Maybe their old one just died, maybe they are about to go away for work,
whatever. Some people just want things right away.

Spend some time around a car dealership and you'll find buyer behaviour that
seems very unrational to a careful person, but then the spread of car buyer is
pretty much the spread of the population. As such, dealers need a certain
amount of inventory to keep the showroom full and satisfy buyer demands.

Finally, you'd be surprised how many people can be upsold on expensive
features (sunroof, leather, alloy wheels) with high margins because the car
they are intending to buy is sitting right there, on the floor, ready to go,
with just a teensy-weensy few more features on it. You wouldn't get upsold at
McDonalds if you had to wait for the bigger fries, the same at dealers. Having
the up-sell sitting right there, in front of the buyer, sometimes works with
getting them to buy more.

The flip side of this is that certain franchised dealers are forced to carry
inventory by the manufacturer. The manufacturer helps out with the inventory
costs by giving better finance on the inventory, but as a flip side they
basically force-feed the dealer with stock. It's up to the dealer to move that
stock. I guess from the manufacturers point of view, it gives them a certain
level of predictability with their month-to-month sales and keeps the dealers
working hard to move cars.

------
scottkrager
Neat service. Something I would use. Has some similarities to
<http://truecar.com>

I'd like to see the specific options package listed (checkbox form maybe?) vs.
having to write the features I'd like. That way there is really no negotiation
that could go on.

------
ja27
It certainly seems like an easy to understand value prop. I've done ok on
negotiating cars, but only after a lot of research and through a lot of
frustration. I've told a friend of mine (an aggressive attorney) that I'd
gladly pay her to go negotiate a car for me.

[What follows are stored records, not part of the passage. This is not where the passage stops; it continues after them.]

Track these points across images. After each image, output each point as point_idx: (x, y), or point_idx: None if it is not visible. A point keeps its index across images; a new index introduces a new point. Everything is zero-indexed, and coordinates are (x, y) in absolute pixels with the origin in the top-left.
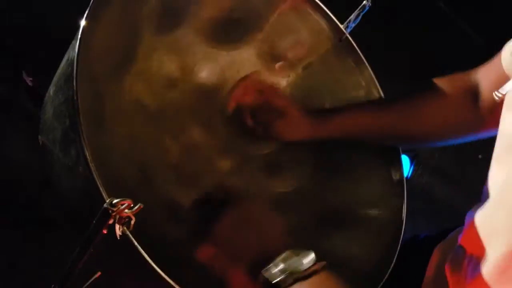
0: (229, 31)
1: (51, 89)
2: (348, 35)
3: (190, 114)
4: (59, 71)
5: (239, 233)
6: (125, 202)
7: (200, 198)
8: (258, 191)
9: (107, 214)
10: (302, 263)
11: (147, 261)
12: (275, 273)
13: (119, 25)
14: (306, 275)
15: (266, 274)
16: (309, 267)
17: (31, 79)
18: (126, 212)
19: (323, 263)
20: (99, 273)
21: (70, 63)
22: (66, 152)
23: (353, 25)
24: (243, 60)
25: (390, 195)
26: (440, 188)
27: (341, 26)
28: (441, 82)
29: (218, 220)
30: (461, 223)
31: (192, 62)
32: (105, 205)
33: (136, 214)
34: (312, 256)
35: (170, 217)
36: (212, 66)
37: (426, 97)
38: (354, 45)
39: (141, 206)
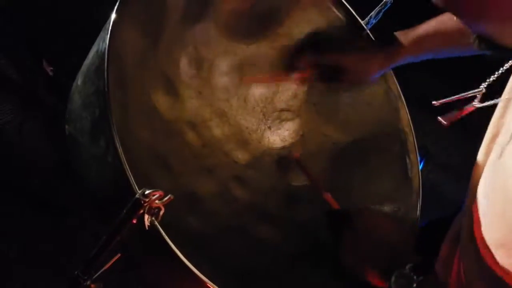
0: (249, 25)
1: (79, 79)
2: (368, 31)
3: (209, 107)
4: (87, 61)
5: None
6: (156, 193)
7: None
8: (274, 184)
9: (138, 204)
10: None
11: (173, 251)
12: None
13: (145, 18)
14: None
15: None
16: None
17: (51, 68)
18: (156, 203)
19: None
20: (119, 255)
21: (100, 55)
22: (95, 142)
23: (374, 21)
24: (262, 54)
25: (405, 191)
26: (449, 185)
27: (362, 22)
28: None
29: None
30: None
31: (212, 55)
32: (137, 195)
33: (165, 205)
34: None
35: (190, 208)
36: (231, 60)
37: None
38: (375, 41)
39: (171, 198)
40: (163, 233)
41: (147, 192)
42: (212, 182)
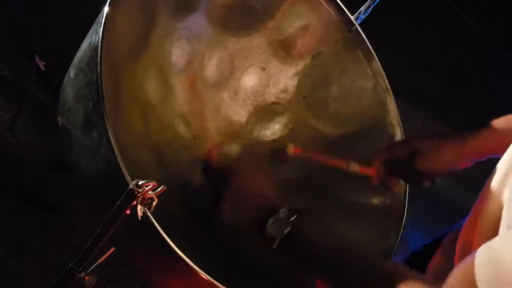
0: (241, 18)
1: (71, 71)
2: (358, 26)
3: (200, 99)
4: (79, 54)
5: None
6: (149, 183)
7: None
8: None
9: (132, 195)
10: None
11: (166, 241)
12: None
13: (137, 11)
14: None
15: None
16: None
17: (44, 63)
18: (149, 194)
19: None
20: (113, 249)
21: (93, 48)
22: (88, 134)
23: (363, 16)
24: (253, 47)
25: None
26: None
27: (351, 17)
28: None
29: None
30: (458, 214)
31: (204, 48)
32: (130, 186)
33: (158, 196)
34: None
35: (182, 199)
36: (222, 53)
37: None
38: (363, 36)
39: (164, 188)
40: (156, 224)
41: (140, 183)
42: (203, 175)
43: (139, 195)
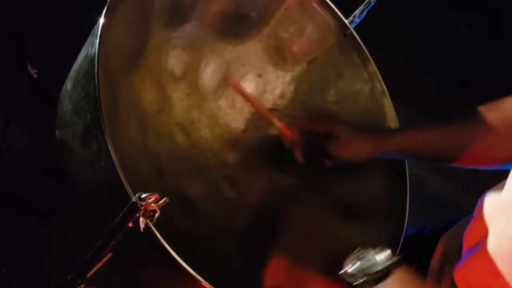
0: (235, 25)
1: (68, 84)
2: (353, 30)
3: (198, 108)
4: (76, 66)
5: (301, 241)
6: (152, 196)
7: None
8: (264, 184)
9: (135, 207)
10: (377, 260)
11: (169, 252)
12: (354, 273)
13: (132, 21)
14: (385, 272)
15: (347, 276)
16: (387, 264)
17: (36, 71)
18: (152, 206)
19: (399, 257)
20: (110, 254)
21: (90, 60)
22: (87, 147)
23: (358, 20)
24: (249, 54)
25: (392, 186)
26: (430, 180)
27: (346, 21)
28: (491, 111)
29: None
30: (452, 215)
31: (199, 56)
32: (133, 199)
33: (160, 208)
34: (388, 252)
35: (182, 209)
36: (219, 61)
37: (479, 125)
38: (359, 40)
39: (167, 200)
40: (159, 236)
41: (143, 196)
42: (203, 183)
43: (142, 208)
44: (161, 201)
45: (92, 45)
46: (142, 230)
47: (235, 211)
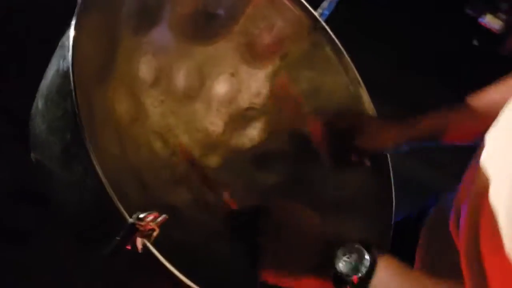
0: (205, 26)
1: (39, 102)
2: (323, 23)
3: (174, 114)
4: (46, 82)
5: (286, 240)
6: (151, 215)
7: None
8: (248, 185)
9: (133, 229)
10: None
11: (167, 267)
12: (345, 265)
13: (100, 31)
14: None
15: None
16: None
17: None
18: (150, 225)
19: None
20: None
21: (62, 74)
22: (68, 167)
23: (327, 12)
24: (220, 54)
25: (377, 176)
26: (409, 165)
27: (316, 14)
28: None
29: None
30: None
31: (170, 60)
32: (131, 220)
33: (159, 226)
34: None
35: (172, 219)
36: (190, 63)
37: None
38: (330, 32)
39: (166, 217)
40: (159, 255)
41: (141, 215)
42: (186, 190)
43: (141, 228)
44: (160, 219)
45: (63, 59)
46: (140, 251)
47: (223, 214)
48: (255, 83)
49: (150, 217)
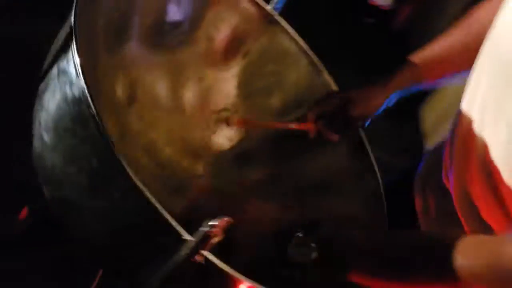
0: (169, 35)
1: (45, 136)
2: (276, 16)
3: (153, 128)
4: (50, 115)
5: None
6: (223, 220)
7: None
8: (235, 184)
9: (207, 237)
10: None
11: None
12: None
13: (88, 55)
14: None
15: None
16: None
17: None
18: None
19: None
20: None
21: (74, 102)
22: (99, 194)
23: (280, 6)
24: (186, 61)
25: (358, 155)
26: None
27: (267, 8)
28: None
29: None
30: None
31: (141, 74)
32: (204, 228)
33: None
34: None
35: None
36: (159, 74)
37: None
38: (284, 23)
39: (230, 221)
40: (223, 264)
41: (211, 222)
42: (182, 201)
43: (214, 235)
44: (223, 223)
45: (70, 86)
46: (203, 262)
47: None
48: (223, 85)
49: (222, 222)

One of my worst experiences was trying to play the "let dealers compete" game
online. I'd get 4 to 24 hour turnaround times on emails, which just wasn't
going to work. As a bonus, I still get several emails a week from dealers
still trying to get my business. (Thankfully on my semi-throwaway account.)

------
jonknee
It's like CarsDirect, but paid for by the buyer instead of seller. Hard to
judge its usefulness without buying a car, but there's room for a lot of
players in this space.

------
mc32
The team pictures have obvious heavy shadows from a single flash. Otherwise,
looks promising, I might give them a try next time round.

------
tickle_me_elmo
If the site has been running for over a year, how can it be said to "launch"
today?